3. You all know how the Russian Federation acts in the information field, in the nourishing of radical nationalist movements, using Russian speaking minorities to provoke contrived tension on the borders of the EU and NATO (though its own citizens within Russia have real problems in everyday life). This is done in order to weaken Western institutions, to undermine the transatlantic partnership, to use the informational openness of democratic societies to manipulate politics and discredit the idea of a united Europe and a strong NATO in the eyes of the Europeans themselves, and in the eyes of those who seek to become a part of a united European family.
And it is not just an attack on Ukraine, the EU or NATO. It is a war against the basic values and principles of democracy. An attempt to cast doubt on the democratic type of decision-making in a global scale.
4. Today we are ridding ourselves of the postulate that there is no alternative to economic dependence on the Russian Federation, replacing it with a European scale of values. The eradication of notions imposed upon us by Russia is going on simultaneously with changes of game rules in Ukrainian society. In other words, we are changing the game rules to change people’s mentality. Re-thinking is a key concept for protecting freedom and democracy.
5. In 2008, during the NATO Bucharest Summit, Ukraine approached its Western partners to provide a Membership Action Plan (MAP). It was refused, but however agreed that membership can be possible in the future. This action was wrongly interpreted by the Russian Federation as NATO’s willingness to accept the concept of “zones of influence.” An immediate consequence of this was the Russian war with Georgia in August 2008.

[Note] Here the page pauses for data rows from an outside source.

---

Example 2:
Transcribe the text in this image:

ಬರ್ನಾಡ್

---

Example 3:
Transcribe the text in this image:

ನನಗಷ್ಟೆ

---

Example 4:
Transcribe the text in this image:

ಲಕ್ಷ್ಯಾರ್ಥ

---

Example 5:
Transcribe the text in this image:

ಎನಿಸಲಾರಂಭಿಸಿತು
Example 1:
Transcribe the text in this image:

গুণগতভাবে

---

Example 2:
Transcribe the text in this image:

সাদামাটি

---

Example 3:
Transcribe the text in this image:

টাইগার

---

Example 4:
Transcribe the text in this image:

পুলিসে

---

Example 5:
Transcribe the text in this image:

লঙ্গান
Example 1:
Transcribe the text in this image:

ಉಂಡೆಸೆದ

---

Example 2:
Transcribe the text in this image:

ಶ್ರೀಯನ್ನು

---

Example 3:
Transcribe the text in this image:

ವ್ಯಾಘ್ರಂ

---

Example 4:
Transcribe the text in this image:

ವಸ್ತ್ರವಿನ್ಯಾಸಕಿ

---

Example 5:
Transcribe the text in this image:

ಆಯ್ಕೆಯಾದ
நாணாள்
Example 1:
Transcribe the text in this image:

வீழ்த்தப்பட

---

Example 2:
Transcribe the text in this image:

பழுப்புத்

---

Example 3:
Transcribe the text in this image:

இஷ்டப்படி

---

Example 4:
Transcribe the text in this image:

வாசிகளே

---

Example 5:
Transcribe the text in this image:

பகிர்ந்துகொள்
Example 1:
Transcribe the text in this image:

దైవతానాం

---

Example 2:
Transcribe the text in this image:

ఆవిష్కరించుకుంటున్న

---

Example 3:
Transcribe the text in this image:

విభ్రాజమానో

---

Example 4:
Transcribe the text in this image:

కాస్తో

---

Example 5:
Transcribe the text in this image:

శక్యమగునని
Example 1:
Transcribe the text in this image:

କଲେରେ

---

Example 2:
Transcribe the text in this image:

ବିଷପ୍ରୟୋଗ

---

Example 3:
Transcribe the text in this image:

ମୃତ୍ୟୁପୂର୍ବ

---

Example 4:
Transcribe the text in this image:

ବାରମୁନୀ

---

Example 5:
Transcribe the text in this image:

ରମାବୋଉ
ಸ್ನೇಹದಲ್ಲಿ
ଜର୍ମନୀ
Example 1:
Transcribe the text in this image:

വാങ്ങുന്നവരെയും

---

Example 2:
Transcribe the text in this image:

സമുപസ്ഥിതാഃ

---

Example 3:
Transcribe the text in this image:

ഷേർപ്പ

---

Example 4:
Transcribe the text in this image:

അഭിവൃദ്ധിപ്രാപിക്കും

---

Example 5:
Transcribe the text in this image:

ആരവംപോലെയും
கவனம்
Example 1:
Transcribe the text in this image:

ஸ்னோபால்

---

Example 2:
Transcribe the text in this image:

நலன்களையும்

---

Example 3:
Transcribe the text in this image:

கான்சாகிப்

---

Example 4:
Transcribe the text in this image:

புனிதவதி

6. We are very sure that Ukraine can be not only recipient of European security but contributor to it.
7. Since the beginning of the Russian aggression against Ukraine in 2014, our Armed Forces went through deep reformation. Now Ukraine has one of the largest standing and capable Armed Forces in Europe. Ukraine demonstrates its resilience to combat a hybrid warfare unleashed by Russia against our country. Strong Ukrainian Army, our unique combat experience in fighting against Russian hybrid aggression is a beneficial asset for Allies. Ukraine is de facto NATO’s Eastern flank.
8. I am convinced that, achieving criteria of NATO membership with the transformation of our economic, political and legal system we will also represent added value to the Alliance.
9. “Skripal case” became wake up call for Western democracy. The barrage of lies and threats with which Russia responded to being called upon to explain itself seem to have mobilized the West into a surprisingly vigorous and unified response.
10. We are not calling anyone to go to war, but are seeking for support.
11. We really appreciate the Australian government support for sovereignty and territorial integrity of Ukraine.
12. We will not let the third forces divert Ukraine from its European path, or stop the EU and NATO from enhancing and strengthening their role.
13. The time has come to defend what’s ours. That is why each of us must make a choice.
Ukraine has made its choice, a choice for democratic values and freedom. Ukraine is making its way to Europe.